You set the DRDT-2 preload just as you would set you hand or pneumatic squeezer. Adjust the rams until you achieve the desired dimple.

It sounds like you have things under control.

If you have any question please email me at [email protected]
 
Thanks

Thanks for the confirmation Paul. My technique has been producing great results, but I was curious if I should be doing something differently.

The dimpling process takes hardly any effort. I can do it with two fingers on the handle. As you depress the handle you feel the metal give, then as you release pressure the handle "springs back" ever so slightly and you know the motion is complete.
 
Dimple Die Observation...

I've followed this thread with great interest when it was hot since I own a DRDT-2 and LOVE it. (You can have it when I'm dead) It prompted me to do a comparison and I thought I'd share it with everyone.

My original die, and the one I used for my HStab, VStab, Rudder Skins and stiffener holes in the elevators came with the ATS tool kit that I ordered. When this thread, and the article that prompted it, first posted I ordered a set of spring back dies from avery. Here's a photo of the difference between the two side by side. Although the photo isn't great (darn cheap camera), there is a noticable difference between the two.

dimplecomparisonzi9.jpg


I've always set the "loading" of my DRDT-2 as per the instructions, so these two dimples, using different dies, were loaded the same. You can see that the spring back die creates a crisper dimple. When a rivet is placed in the dimpled holes they both look good. I haven't riveted any of the holes that have used the new die, but my gut feeling is that I'll be happier with the quality, especially on skin surfaces that aren't flat.
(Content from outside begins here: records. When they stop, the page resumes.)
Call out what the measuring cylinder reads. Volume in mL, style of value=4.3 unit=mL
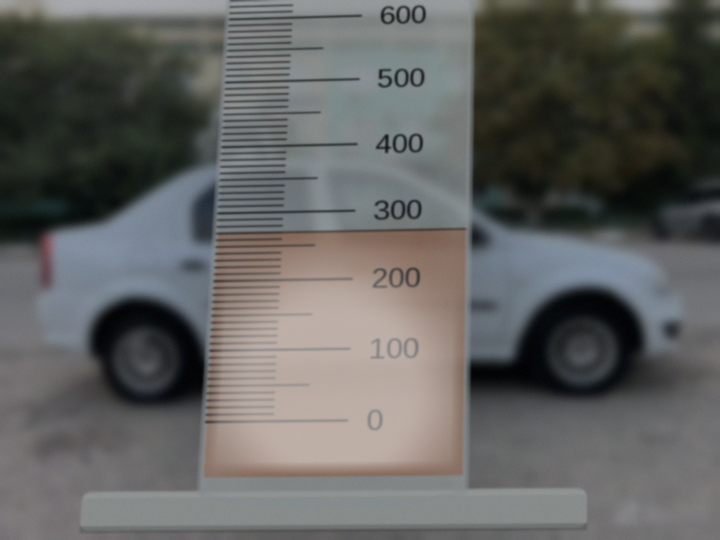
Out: value=270 unit=mL
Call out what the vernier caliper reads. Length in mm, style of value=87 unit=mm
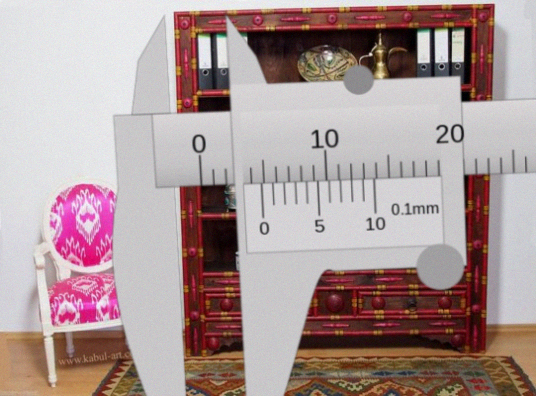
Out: value=4.8 unit=mm
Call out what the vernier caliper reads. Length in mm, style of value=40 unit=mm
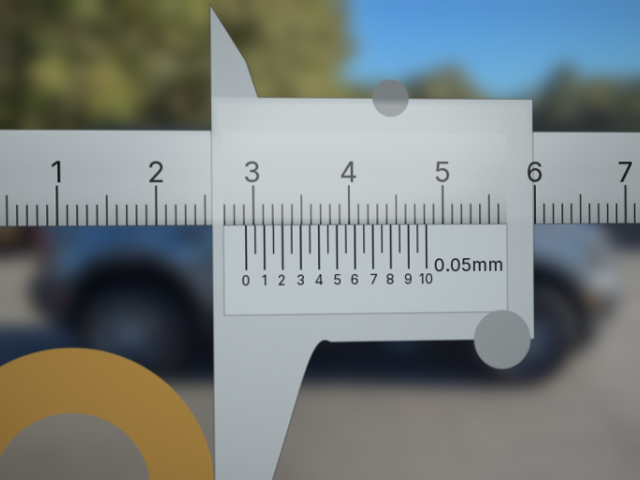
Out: value=29.2 unit=mm
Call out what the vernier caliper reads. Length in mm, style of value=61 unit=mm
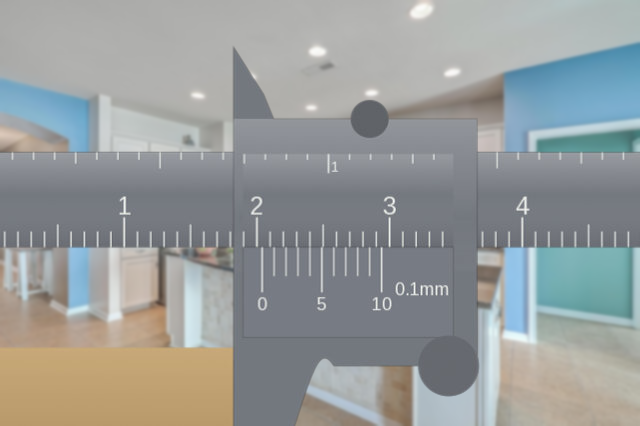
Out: value=20.4 unit=mm
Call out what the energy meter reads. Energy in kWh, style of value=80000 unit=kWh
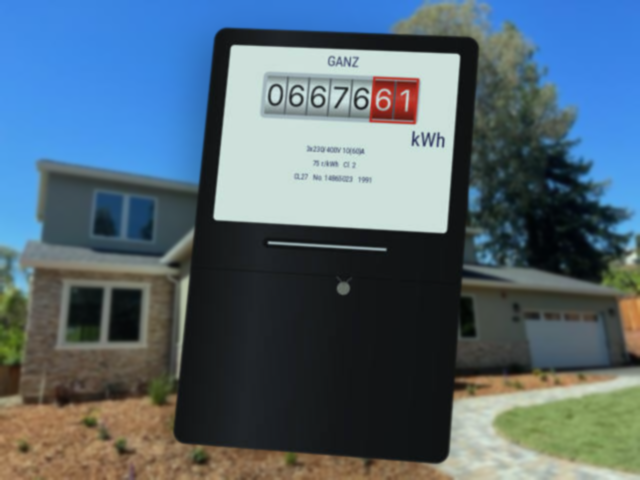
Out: value=6676.61 unit=kWh
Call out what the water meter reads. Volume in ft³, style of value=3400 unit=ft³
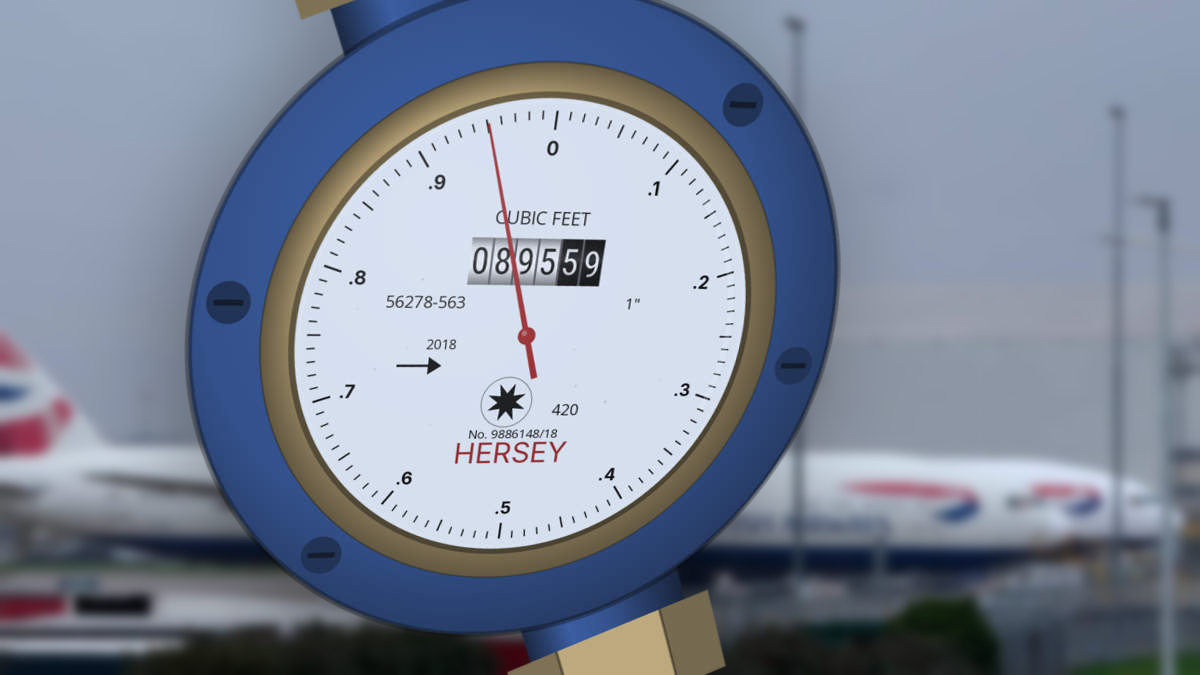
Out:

If there is an under dimpling epidemic, set correctly, it's not the dimpler...
 
I use the DRDT-2, and absolutely love it. I had the hole thing made up for me. I don't use a special bench set up for it, I pull it out and set it on the bench and go for it. Now I don't know if this is the proper way to set it up, but it works for me and I use this way on all dies. I put the bottom one in place, then put the top one in place, loosen the lock nut, put the arm all the way down, take the top shank with die in place and turn it down until it touches the bottom one, lock the lock nut and dimple away. I've always liked the result.